Mr. Lemcke has been directly involved in the architecture and development of a wide range of technologies from dispersion models to financial management systems. He was the primary architect of a simulation-based acquisition tool suite for a $2.7 billion Federal program. Having saved the Federal Government hundreds of millions in resource requests, this tool suite received a Profiles in Innovation Product Impact Award in 2004 from the GOVSEC, U.S. Law & READY! Advisory Board. Mr. Lemcke led the development of an atmospheric dispersion model that is one of only three certified by DoD for chemical and biological modeling and provided corporate leadership in the development of grant management software that is used by 79 organizations in 10 states and six Federal offices to manage an average annual budget of approximately $65 million.

He has led multiple independent tests of mission critical automation systems for the Federal Government, including an integrated product test for an $80M lifecycle Federal automation system used for command and control during disaster response.
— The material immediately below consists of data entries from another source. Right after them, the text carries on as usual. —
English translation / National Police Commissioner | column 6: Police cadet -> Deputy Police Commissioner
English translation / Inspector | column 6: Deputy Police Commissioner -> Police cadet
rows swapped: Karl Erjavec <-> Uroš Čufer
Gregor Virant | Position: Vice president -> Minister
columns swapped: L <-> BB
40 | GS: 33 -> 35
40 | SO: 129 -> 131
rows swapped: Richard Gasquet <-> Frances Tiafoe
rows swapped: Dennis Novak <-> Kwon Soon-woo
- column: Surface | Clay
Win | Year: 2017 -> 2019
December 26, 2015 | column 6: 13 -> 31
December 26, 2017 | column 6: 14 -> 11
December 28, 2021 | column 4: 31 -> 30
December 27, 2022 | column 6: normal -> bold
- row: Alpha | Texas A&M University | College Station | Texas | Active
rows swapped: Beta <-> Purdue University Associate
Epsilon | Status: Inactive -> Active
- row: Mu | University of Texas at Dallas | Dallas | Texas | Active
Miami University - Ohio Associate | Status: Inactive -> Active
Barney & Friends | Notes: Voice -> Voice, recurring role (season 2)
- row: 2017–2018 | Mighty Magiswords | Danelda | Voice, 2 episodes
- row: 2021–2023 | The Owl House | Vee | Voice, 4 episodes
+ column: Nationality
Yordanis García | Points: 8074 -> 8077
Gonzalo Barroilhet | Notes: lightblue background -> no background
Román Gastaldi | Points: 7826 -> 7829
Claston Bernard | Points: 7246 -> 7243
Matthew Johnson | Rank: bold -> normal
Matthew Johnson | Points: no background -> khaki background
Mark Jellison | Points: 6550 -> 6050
Representing the culmination of multiple years of system testing and evaluation, and involving Federal, state, and local authorities across two states and several jurisdictions, this test ultimately prevented the government from further investments in a system that did not provide the desired return in public safety.

Mr. Lemcke has applied systems engineering approaches to policy-shaping technical analyses for chemical and biological (CB) defense, including analyses of the effects of a CB attack on U.S. force projection, the feasibility of mobile sensors for detecting biological releases, and the effects of CB defense items on the consequences of a CB attack by enemies of the United States. He is currently providing corporate leadership for the development of key elements of the Joint Effects Model (JEM) which, when fielded, will be the single WMD prediction and tracking model used by DoD.

Mr. Lemcke holds a Master’s degree in Environmental Science and a Bachelor’s degree in Interdisciplinary Sciences.